Nor do we think that Dr Sergeant should be held liable for a failure to arrange for a mental health assessment more speedily. The suggestion that because local police had reported that the plaintiff was waving screwdrivers and knives about and talking about devils illustrates to our mind the difficulty of holding her responsible in this case. Under section 136 of the Mental Health Act a constable finding a person in a public place who appears to be suffering from a mental disorder and to be in immediate need of care or control may:
‘… if he thinks it necessary to do so in the interests of that person or for the protection of other persons, remove that person to a place of safety …’
We doubt if even this language, though specifically requiring the constable to act in the interests of a mentally disordered person, creates a duty to take care which gives rise to a claim for damages at the suit of the disordered person. Moreover as Lord Browne-Wilkinson pointed out in X v Bedfordshire CC (supra), the question whether a doctor owes a duty of care to a patient in certifying that a patient is fit to be detained under the Mental Health Acts was left undecided in Everett v Griffiths [1920] 3 KB 163; [1921] 1 AC 361 and still remains open for decision in an appropriate case. We have no doubt that it would not be right to hold Dr Sergeant or the defendant health authority liable to the plaintiff in damages for failure to arrange the plaintiff’s assessment for the purposes of section 117 more speedily than she did.

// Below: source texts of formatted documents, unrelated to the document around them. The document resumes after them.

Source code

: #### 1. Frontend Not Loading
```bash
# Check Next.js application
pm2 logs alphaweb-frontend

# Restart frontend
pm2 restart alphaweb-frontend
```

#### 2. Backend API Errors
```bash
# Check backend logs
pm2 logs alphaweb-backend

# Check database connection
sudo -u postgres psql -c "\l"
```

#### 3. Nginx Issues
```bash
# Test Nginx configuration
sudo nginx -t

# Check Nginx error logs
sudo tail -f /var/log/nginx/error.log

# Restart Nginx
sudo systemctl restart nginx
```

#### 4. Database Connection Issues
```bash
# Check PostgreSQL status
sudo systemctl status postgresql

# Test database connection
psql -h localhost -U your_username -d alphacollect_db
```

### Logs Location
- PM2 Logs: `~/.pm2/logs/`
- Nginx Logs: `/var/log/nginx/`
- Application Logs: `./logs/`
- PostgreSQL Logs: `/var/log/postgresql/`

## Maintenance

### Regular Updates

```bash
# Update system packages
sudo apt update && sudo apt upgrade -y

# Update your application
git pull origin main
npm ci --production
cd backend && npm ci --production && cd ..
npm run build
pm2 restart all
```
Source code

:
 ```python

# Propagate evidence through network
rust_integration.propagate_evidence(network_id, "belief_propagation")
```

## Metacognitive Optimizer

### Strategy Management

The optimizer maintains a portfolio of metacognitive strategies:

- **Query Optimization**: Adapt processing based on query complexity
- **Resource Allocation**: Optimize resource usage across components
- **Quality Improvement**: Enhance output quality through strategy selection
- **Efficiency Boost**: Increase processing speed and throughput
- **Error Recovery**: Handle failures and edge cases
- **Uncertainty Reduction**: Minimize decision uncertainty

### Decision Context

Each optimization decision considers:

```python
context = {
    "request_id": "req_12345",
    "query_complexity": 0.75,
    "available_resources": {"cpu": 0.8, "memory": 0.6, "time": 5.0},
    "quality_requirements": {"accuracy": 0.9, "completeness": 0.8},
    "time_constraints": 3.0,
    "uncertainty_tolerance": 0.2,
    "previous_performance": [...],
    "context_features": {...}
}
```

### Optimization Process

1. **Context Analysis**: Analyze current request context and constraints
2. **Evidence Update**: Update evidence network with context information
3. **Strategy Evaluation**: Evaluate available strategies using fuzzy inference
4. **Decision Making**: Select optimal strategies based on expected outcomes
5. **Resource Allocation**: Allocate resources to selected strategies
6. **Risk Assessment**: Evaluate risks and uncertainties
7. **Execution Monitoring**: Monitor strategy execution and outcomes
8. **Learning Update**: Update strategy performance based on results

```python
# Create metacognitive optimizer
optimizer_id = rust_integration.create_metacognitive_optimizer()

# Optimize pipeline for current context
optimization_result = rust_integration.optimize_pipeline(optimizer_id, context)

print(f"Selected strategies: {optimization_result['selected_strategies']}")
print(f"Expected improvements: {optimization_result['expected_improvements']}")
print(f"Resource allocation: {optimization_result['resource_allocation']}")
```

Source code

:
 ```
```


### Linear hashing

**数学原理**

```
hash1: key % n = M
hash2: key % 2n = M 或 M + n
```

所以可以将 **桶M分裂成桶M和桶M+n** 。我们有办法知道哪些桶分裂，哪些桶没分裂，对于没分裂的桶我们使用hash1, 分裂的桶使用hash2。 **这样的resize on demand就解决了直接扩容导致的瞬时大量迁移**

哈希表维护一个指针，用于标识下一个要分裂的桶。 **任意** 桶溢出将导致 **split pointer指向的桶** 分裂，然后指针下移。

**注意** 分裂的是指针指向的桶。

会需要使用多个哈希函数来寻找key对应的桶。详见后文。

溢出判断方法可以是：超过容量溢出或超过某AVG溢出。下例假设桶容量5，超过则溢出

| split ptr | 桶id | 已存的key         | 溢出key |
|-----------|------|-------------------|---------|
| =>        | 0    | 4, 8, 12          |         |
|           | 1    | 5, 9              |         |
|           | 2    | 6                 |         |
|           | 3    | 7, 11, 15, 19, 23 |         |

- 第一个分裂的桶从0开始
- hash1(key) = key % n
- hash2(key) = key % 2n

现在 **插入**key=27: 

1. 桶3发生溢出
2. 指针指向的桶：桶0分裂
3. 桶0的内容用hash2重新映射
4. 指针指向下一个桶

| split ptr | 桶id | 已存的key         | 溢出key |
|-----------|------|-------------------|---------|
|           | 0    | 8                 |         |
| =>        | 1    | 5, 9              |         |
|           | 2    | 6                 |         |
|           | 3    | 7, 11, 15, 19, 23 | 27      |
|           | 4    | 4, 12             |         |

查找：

For these reasons we do not think the plaintiff can establish a cause of action arising from a failure by the defendant health authority or Dr Sergeant to carry out their functions under section 117 of the Mental Health Act. Nor do we think that it would be fair or reasonable to hold the defendant responsible for the consequences of the plaintiff’s criminal act.
Comment: Section 117(1) and (2) remain materially the same; consequently the Court of Appeal’s description of the nature of after-care services and the absence of any common law duty of care still apply.